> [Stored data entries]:
+ + + + + + +

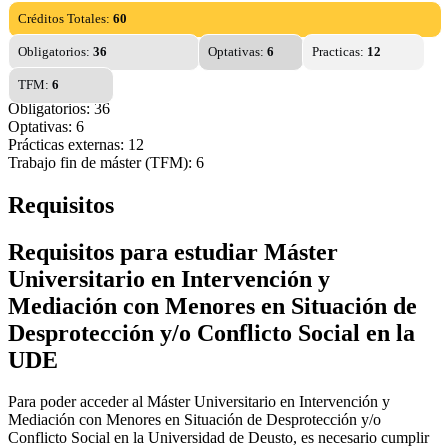
Créditos Totales:
60
Obligatorios:
36
Optativas:
6
Practicas:
12
TFM:
6
Obligatorios: 36
Optativas: 6
Prácticas externas: 12
Trabajo fin de máster (TFM): 6
Requisitos
Requisitos para estudiar Máster
Universitario en Intervención y
Mediación con Menores en Situación de
Desprotección y/o Conflicto Social en la
UDE
Para poder acceder al Máster Universitario en Intervención y
Mediación con Menores en Situación de Desprotección y/o
Conflicto Social en la Universidad de Deusto, es necesario cumplir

+ + + + + + +

> [Work to be completed]: Each record above should come back exactly the same, only without its pictures.

> [Answer box]:
Créditos Totales:
60
Obligatorios:
36
Optativas:
6
Practicas:
12
TFM:
6
Obligatorios: 36
Optativas: 6
Prácticas externas: 12
Trabajo fin de máster (TFM): 6
Requisitos
Requisitos para estudiar Máster
Universitario en Intervención y
Mediación con Menores en Situación de
Desprotección y/o Conflicto Social en la
UDE
Para poder acceder al Máster Universitario en Intervención y
Mediación con Menores en Situación de Desprotección y/o
Conflicto Social en la Universidad de Deusto, es necesario cumplir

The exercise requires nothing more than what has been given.